Elections en Afrique, crime contre l’humanité
Si l’Afrique redoute une chose, ce sont les lendemains des scrutins électoraux. Les élections tuent plus que le paludisme, l’autocratie et la pérennisation au pouvoir sont devenues des pandémies dont l’effet de propagation n’a qu’une seule conséquence : la pauvreté.
Le syndrome kenyan ayant commencé à sévir en Afrique orientale, il s’est répandu en Afrique australe, avec des milliers de morts sur le carreau. La crise kenyane a accouché d’une solution inventée par Koffi Annan, selon Albert Tévoédjrè(1). Elle a permis de gérer une situation infernale, par le biais d’un accord boiteux, mais qui tient bien la route. Au Kenya faute d’une commission électorale indépendante, faute d’un scrutin transparent, il va sans dire que les résultats ont été contestés des deux parties. La responsabilité des massacres qui ont suivi le scrutin, pouvait donc être imputée aux deux parties. Cette confusion intenable, ne pouvait qu’amener la communauté internationale, à l’ingénieuse idée de partage du pouvoir. C’était l’unique solution qui se présentait aux différents protagonistes, elle devait être acceptée par tous, chose qui a été faite.
Au Zimbabwe, les réalités étant tout autre, le premier tour de l’élection a été remporté par l’opposant à Mugabe. Face à cette situation, et faute d’une commission électorale transparente et indépendante, le pouvoir de Mugabe a lancé une Fatwa contre l’opposition, soupçonnée d’être le suppôt des puissances occidentales. La guerre des nationalistes contre les antis patriotiques avait trouvé tous les ingrédients pour voir le jour. Cette situation quasi similaire a été vécue au Cameroun en 1992, lorsque l’opposant Fru Ndi a fait mordre la poussière au candidat Biya. Malheureux concours de circonstance, la communauté internationale a prêté main forte à Paul Biya, qui garantissait au mieux leurs intérêts.
LE ROLE DE L’UNION AFRICAINE
Pour tout observateur averti, Mugabe ne peut être reconnu légitimement réélu au Zimbabwe. Dans les débats à huis clos au sommet de l’Union Africaine à Charm el Cheick en Egypte, ce point de vue est clairement apparu. Mais l’Union Africaine a été incapable de faire respecter ses résolutions, car chacun des dictateurs au pouvoir en Afrique, voyait le danger frapper à sa porte. On n’a donc pu répéter au Zimbabwe la solution Kenyane, ce qui constitue un précédent ironique pour tout le continent africain. Les conséquences qui en découleront à l’avenir ne sont plus à démontrer.

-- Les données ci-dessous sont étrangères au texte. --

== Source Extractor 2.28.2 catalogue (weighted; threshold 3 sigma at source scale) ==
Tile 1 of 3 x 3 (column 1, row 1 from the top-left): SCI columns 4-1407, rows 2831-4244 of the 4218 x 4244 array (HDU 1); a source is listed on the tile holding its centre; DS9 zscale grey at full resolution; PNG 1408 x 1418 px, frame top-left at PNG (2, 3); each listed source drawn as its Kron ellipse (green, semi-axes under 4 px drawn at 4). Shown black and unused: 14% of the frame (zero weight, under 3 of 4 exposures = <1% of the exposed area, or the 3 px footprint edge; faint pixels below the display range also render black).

Cette manière de diriger l’Afrique, nous amène à nous poser des questions. En France et aux Etats unis, Giscard, Bush père refusant le verdict des urnes, s’entourant d’une cohorte de miliciens et de fédayins enragés, pour contraindre Mitterrand et Bill Clinton à se muer d’une part en premier ministre et d’autre part en vice président, par le truchement d’arrangements internationaux véreux. Que dirait le monde, qu’aurait fait la planète ?
Or, ces scenari ne sont plus à exclure à l’avenir en Afrique, si le problème électoral n’est pas circonscrit en amont.
Il est temps que la communauté internationale réfléchisse mûrement et invente tous les palliatifs démocratiques et républicains, susceptible de donner aux Etats-nations africains la stabilité.
LES MONARCHIES ECLAIREES
Dans le cas des dictatures qui fleurissent plus que des champignons en Afrique, un regard historique, nous amène à nous interroger sur l’attachement et l’indentification que certains chefs d’Etats africains se font du pouvoir exécutif. Le bilan. Bon nombre de chefs d’Etats veulent se faire accepter comme les fondateurs de leurs Etats, tout simplement parce qu’ils ont peur de vieillir, ils redoutent leurs bilans, par conséquent ils se croient jeunes ; vieillir pour eux est synonyme de mourir ; ils rêvent d’une jeunesse où ils auraient la force de marquer leurs peuples par le progrès scientifique, économique et technique ; ils rêvent d’être toujours à l’écoute de leurs peuples. Ils pensent devenir des sphinx qui renaîtront de leurs cendres, des serpents du caducée qui se mordent, pour s’auto guérir et se régénérer. Mais, ils sont usés et corrompus par le pouvoir, hélas !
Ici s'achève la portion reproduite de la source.